People who are feeling overwhelmed often have trouble saying no. They end up juggling a lot of demands and requests. Often they will be things they don’t want to or don’t have enough time to do. This leads to feelings of resentment and then often guilt for feeling resentful. People who have trouble saying no are often struggling with beliefs about being pleasant, wanting others to like them or that it is selfish to say no.
Instead, calm people know that balance is important to manage stress. Calm people know that it is ok to say no. They know that although it may cause temporary displeasure in the other person it is unlikely that the person will stop liking you. Calm people would probably also think, if you can’t like me because I have boundaries then you’re not someone I want on my team. Calm people know that it is not selfish to say no. Saying no is essential to preventing burnout and stress.
2. Put things off to the last minute
People who are anxious and stressed often delay activities until the last minute. This behavior is known as procrastination. Procrastination allows you to avoid the unpleasantness of the task. The unpleasant might be due to either boredom, anxiety about doing it perfectly, dislike of the task or quite simply preferring to do other things. Leaving things to the last minute usually, results in high levels of stress right at the pointy end. Often this compounds the belief about the task being unpleasant when what is actually unpleasant is the stress and anxiety of doing a task with no time to spare or room for error.
Instead, calm people do not avoid tasks that they dislike or make them anxious. They have a plan of attack in place for these tasks. They make sure time is scheduled so they do not need to do an all-nighter to get it done because they know the impact of not sleeping will mean a less calm day the nest day and a lower quality of work due to fatigue and concentration difficulties. They do things like break their tasks into parts and tackle them one at a time. Calm people commit doing 10-minute black at a time. Or talking the most unpleasant part of the task first, knowing that the reward of satisfaction will be there when it is done.
3. Show up to every fight they are invited to
There are many things in life that can irritate us. Our toes can get trodden on, people can be thoughtless and rude. Stressed people tend to be more reactive and engage in unnecessary tensions, arguments, and drama.
In contrast, calm people are selective in choosing when to engage in conflict. Calm people know its important to calm to reserve your energy for when it really matters. Calm people will discern whether they need to act now or let it wait. As the old saying goes, choose your battles wisely.
If you turn up to every fight you are invited to work to address you reactivity. Practicing mindfulness can help you notice your thoughts and feelings in a more detached way and tends to reduce reactivity.

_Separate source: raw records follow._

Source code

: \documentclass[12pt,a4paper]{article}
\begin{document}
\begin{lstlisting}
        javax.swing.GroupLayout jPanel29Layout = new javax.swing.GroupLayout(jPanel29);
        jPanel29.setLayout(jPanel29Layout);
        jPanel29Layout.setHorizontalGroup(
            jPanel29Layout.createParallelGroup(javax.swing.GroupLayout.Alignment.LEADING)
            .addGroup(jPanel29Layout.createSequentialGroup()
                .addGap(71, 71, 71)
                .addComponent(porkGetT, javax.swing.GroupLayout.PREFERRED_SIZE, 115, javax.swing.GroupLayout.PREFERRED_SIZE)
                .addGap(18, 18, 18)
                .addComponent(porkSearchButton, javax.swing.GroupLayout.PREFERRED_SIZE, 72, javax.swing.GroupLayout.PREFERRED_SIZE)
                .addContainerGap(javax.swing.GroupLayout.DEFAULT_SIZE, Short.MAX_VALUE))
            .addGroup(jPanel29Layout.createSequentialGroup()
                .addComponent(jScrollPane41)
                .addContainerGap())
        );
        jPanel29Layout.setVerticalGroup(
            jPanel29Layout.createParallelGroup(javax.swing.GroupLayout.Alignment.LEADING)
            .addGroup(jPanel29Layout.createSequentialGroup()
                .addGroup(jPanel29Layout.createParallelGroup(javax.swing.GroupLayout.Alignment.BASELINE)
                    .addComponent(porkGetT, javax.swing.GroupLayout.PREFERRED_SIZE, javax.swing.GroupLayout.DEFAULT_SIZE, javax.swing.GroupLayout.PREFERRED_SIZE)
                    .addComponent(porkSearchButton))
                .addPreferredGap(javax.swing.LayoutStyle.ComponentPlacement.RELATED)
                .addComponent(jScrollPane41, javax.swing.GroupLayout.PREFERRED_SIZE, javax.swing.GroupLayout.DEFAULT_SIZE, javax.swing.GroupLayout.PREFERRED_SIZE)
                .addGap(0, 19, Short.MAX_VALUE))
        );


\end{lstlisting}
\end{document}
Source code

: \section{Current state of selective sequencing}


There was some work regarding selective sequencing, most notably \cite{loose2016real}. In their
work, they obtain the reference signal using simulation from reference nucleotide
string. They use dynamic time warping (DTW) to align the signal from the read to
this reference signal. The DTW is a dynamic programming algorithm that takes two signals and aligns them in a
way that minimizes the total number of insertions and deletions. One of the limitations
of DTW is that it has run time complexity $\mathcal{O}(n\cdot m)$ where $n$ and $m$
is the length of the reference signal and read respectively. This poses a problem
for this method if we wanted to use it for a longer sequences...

There are many apps including the free Smiling Mind which can get you started. In the moment learn to take a deep breath and walk away from the situation to reduce the likelihood you will engage. Learn to ask yourself questions that will help you determine whether the issue needs addressing. For example, I find the question “will this matter in 5 minutes, 5 hours, 5 days, 5 weeks?” very helpful to determine whether something is worth putting energy behind.
Learning to depersonalize things also helps, as you are less likely to react from a defensive position. Instead, ask yourself what the person’s behavior says about them. Put the focus on them. For example, what skills, personality difficulties or weakness do they display in that moment. Most likely it has little to do with you and more to do with their way of being in the world.